Kasabian – For Crying Out Loud

Returning for their sixth album ‘For Crying Out Loud’, Kasabian have been around the block a few times now. While the album’s artwork is truly bizarre, the music found inside is exactly what you’d expect, and your opinion of that depends entirely on whether you’re a Kasabian fan or not.

This album starts strong with ‘Ill Ray (The King)’ and the grower of a hit ‘You’re In Love With a Psycho’, but these tracks and the album as a whole don’t really bring anything new to the Kasabian table. A lot of the tracks here sound very much like material the band has released before – ‘Twentyfourseven’ and ‘The Party Never Ends’ could have easily been on the band’s fourth album ‘Velociraptor!’, for example.

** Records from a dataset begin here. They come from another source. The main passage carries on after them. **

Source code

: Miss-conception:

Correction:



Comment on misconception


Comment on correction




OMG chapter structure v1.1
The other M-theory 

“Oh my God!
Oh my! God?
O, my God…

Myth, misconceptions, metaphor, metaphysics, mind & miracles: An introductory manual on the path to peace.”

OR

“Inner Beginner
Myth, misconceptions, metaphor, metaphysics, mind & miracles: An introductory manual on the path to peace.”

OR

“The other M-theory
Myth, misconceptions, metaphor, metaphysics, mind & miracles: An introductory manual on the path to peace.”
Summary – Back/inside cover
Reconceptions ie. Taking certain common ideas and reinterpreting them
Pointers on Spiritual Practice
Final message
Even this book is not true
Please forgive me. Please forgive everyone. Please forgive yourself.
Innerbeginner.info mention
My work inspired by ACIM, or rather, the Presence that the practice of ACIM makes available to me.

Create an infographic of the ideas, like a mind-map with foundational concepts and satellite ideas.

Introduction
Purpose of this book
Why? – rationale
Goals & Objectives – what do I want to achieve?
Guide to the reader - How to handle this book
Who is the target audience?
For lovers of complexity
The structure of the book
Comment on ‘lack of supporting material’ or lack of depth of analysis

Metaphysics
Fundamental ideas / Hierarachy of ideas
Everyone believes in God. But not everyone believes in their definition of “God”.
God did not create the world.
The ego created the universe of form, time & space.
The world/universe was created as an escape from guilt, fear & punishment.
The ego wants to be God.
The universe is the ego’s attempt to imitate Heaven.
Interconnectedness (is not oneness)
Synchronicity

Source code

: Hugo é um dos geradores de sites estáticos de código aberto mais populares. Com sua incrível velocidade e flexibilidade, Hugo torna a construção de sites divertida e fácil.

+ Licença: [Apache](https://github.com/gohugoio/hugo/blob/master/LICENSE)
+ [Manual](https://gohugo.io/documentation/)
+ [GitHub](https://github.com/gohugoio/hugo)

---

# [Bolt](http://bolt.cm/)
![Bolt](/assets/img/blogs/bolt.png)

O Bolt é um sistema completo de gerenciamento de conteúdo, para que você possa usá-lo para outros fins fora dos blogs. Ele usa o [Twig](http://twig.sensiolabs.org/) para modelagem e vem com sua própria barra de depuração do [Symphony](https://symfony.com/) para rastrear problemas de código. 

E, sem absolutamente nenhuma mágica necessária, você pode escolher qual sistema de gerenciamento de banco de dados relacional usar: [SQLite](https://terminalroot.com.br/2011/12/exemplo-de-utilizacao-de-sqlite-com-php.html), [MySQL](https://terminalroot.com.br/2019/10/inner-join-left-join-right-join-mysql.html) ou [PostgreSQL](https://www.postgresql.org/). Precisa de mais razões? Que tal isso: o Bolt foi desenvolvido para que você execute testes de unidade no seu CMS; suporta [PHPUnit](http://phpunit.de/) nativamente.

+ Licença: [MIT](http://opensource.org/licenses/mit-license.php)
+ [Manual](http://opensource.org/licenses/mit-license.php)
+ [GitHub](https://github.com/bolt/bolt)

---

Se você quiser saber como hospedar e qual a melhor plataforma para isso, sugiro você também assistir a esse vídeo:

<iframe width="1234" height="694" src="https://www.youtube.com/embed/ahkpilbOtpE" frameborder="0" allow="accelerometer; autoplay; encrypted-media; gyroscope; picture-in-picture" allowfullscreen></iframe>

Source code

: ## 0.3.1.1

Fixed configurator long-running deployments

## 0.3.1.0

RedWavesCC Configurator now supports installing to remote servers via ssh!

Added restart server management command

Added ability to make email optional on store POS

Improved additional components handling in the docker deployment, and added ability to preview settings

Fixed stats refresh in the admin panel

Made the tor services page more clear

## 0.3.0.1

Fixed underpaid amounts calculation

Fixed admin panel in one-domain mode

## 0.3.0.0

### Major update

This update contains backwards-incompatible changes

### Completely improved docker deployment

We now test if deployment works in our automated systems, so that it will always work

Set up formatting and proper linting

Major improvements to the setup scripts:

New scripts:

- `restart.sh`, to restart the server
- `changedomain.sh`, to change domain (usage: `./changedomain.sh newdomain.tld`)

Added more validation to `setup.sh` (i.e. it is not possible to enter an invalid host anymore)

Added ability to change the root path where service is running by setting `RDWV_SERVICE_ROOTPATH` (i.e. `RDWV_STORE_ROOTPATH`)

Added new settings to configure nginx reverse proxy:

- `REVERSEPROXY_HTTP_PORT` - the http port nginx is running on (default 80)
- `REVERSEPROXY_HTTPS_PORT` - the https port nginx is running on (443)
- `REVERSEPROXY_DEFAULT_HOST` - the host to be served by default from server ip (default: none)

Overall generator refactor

That’s not to say this isn’t enjoyable, of course. There are some definite highlights on ‘For Crying Out Loud’ – as well as the aforementioned opening tracks, ‘Good Fight’ is a classic fun Kasabian track and while ‘The Party Never Ends’ isn’t groundbreaking, it’s nice to hear a bit more of the moody Kasabian we heard on ‘I Hear Voices’. There’s also a disco vibe running through a few of these tracks, and while that isn’t the most natural direction for Kasabian to be moving in at least they’re experimenting.

If you’re a Kasabian fan and looking for more of the same, you won’t be disappointed. If you’re not a fan, you’ll find nothing different to win you over here.